China turned attention to former President Donald Trump‘s pandemic response on Friday and advised the new administration to “learn its lesson” and stop pointing fingers at Beijing.
The pandemic put added strain on an already precarious relationship between China and the United States, and when criticized, Beijing regularly shifts the conversation back to America’s actions. Having been accused of using the pandemic to conduct information warfare, China championed its own response and pointed to the high death toll in the United States.
“As the world’s No.1 superpower, the U.S. has done much damage to the international anti-epidemic cooperation, which has made the American people and many more in the world pay a heavy price,” Chinese foreign ministry spokesperson Wang Wenbin said on Friday.
Newsweek reached out to former President Donald Trump for comment but did not receive a response in time for publication.
Wang also criticized Trump and his administration for spreading “false information” to deflect blame and politicize response efforts.
The former president’s downplaying of the pandemic and push for states to reopen was seen as him prioritizing the economy over human life. He also faced pushback for not wearing a mask amid a growing number of cases and death toll in the U.S.
As of Friday, the U.S. leads in cases with more than 32 million infections and reported 575,000 deaths, the most of any country. Despite the high numbers, Trump has stood by his response, including his ability to fast-track the vaccine and his decision to close off travel from China in January.
China’s criticisms of the former president came in response to Defense Intelligence Agency Director Scott Berrier’s accusation that China and Russia took advantage of the global crisis. Testifying before the Senate Armed Services Committee on Thursday, Berrier said the “evolving threat” from the pandemic had “major implications” on America’s national security.
“China and Russia are using COVID-19 circumstances to conduct information warfare aimed at undermining Western governments, attacking coalitions and compelling economic and political outcomes in their favor,” Berrier said.

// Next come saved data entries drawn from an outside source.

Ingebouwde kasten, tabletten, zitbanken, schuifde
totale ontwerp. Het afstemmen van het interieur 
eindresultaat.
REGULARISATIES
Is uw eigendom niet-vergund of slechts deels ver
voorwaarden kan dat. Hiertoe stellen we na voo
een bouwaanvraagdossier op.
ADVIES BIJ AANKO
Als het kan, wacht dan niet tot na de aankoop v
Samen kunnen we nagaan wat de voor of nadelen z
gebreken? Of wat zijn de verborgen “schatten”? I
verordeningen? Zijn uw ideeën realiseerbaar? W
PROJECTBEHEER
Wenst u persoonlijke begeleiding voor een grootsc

China, where the first case of COVID-19 was identified, was among the first countries to shut down, causing disruptions to global supply chains. It exposed the world’s reliance on China and when it comes to global competitors, Berrier put China at the top of the list.
A significant threat in its own right, the growing alliance between China and Russia has Western countries concerned. Both are building up their military capabilities in a means that military officials have warned signifies the United States also needs to be investing in its armed forces. While they don’t have a military alliance yet, in October, Russian President Vladimir Putin said it was “quite possible” to imagine one. China, meanwhile, considers Russia a “partner,” according to several briefings.
At Friday’s press briefing, China didn’t deny the accusation Berrier leveled against the country and Russia. Instead, Wang shifted the conversation to the COVID-19 pandemic, highlighting that the virus is a “common enemy of all mankind.”